____ Passage cité
L’Organisation de coopération et de développement économiques (OCDE), qui regroupe 30 pays parmi les plus riches de la planète, compare chaque année l’effort financier de ses membres en matière de santé. Pour l’année 2004, cet organisme classe le Canada au neuvième rang quant à la proportion des dépenses totales de santé dans le revenu national. Mais ces données nous font trop bien paraître. C’est qu’il n’y a pas encore beaucoup d’aînés qui ont besoin de soins au Canada. S’ils étaient aussi nombreux que dans les autres pays membres de l’OCDE (comme ils le seront bientôt), l’effort financier du Canada en santé serait non pas le neuvième, mais le troisième en importance parmi les 30 pays, derrière les États-Unis et l’Islande. La situation n’est pas meilleure au Québec : la part du revenu intérieur que nous consacrons à la santé est supérieure à la moyenne canadienne.
Malgré cela, notre système de santé actuel n’est pas à la hauteur des attentes. Bien des hôpitaux tombent en ruine ; leur propreté laisse souvent à désirer ; les patients y attrapent des infections mortelles ; les Québécois craignent d’être hospitalisés ; les bureaucraties et les syndicats se braquent contre le changement ; le personnel est surchargé et excédé ; l’épuisement professionnel est fréquent ; les technologies sont souvent vétustes ; les horaires, rigides ; l’équipement, sous-utilisé ; les urgences, débordées ; les délais d’attente s’allongent ; les médecins ont de moins en moins le temps de parler avec leurs patients ; le curatif domine outrageusement le préventif ; les structures de décision sont lourdes et improductives ; la connaissance du terrain et les solutions pratiques sont souvent évacuées par la politique et l’idéologie ; les coûts de gestion sont excessifs ; et seuls les riches peuvent contourner le système.
Il est évidemment possible d’améliorer la performance de notre système en y injectant toujours plus de ressources humaines et financières. Nous le faisons déjà. De 17 milliards de dollars en 1996, nos dépenses totales de santé ont bondi à 30 milliards en 2006. Le problème, c’est que cet effort massif est lent à donner des résultats et que le tsunami des baby-boomers vieillissants fera bientôt exploser la demande de soins. À partir de 2010, notre population âgée de 65 ans ou plus croîtra en effet à un rythme extrêmement rapide. Au total, d’ici 2030, elle aura doublé. Il y aura un million d’aînés de plus au Québec. Bref, si nous voulons à la fois résoudre les difficultés actuelles de notre système de santé et lui permettre d’absorber en douce l’explosion imminente du nombre de nos aînés, cela nous coûtera les yeux de la tête.
________
____ Extraits de données
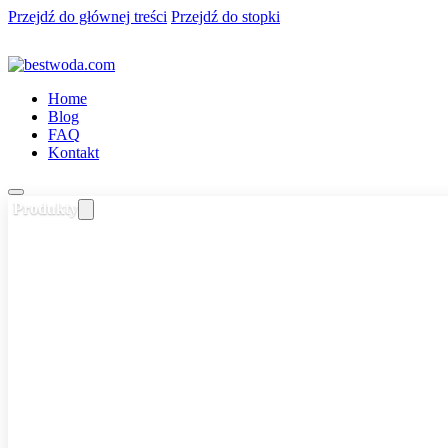
Przejdź do głównej treści
Przejdź do stopki
Home
Blog
FAQ
Kontakt
Produkty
________
**Action requise 1:** D'après le passage sur la santé au Québec, à quel rang l'OCDE place-t-elle le Canada pour 2004 quant à la part des dépenses totales de santé dans le revenu national ?
**Action requise 2:** Reprenez le passage sur la santé au Québec à la suite de sa dernière phrase.
Les entrées ne servent à rien ici.

**Résultat 1:** Au neuvième rang.

**Résultat 2:**
À moins que nous ne modifiions en profondeur nos façons de faire.
Des pays comme la Belgique, la France et la Suède — berceau de la social-démocratie — ont trouvé des solutions. Plutôt que de considérer le secteur privé comme un ennemi à abattre, ils le voient comme un partenaire, qu’une combinaison appropriée de règles et de mesures incitatives peut orienter vers la bonne cause de manière économique, humaine et efficace. Leurs systèmes hybrides public-privé fournissent aujourd’hui des soins de santé d’une qualité exceptionnelle, à un coût abordable. Ils ne sont pas sans problèmes, rien n’est parfait. Mais au moins, l’accès universel aux soins sans égard au revenu est garanti et les listes d’attente ont presque disparu. On encourage l’émulation entre les composantes publique et privée, ce qui pousse tous les intervenants à exceller. Le dérapage vers l’inéquitable et coûteux free-for-all de type américain, que certains appréhendaient, n’a pas eu lieu.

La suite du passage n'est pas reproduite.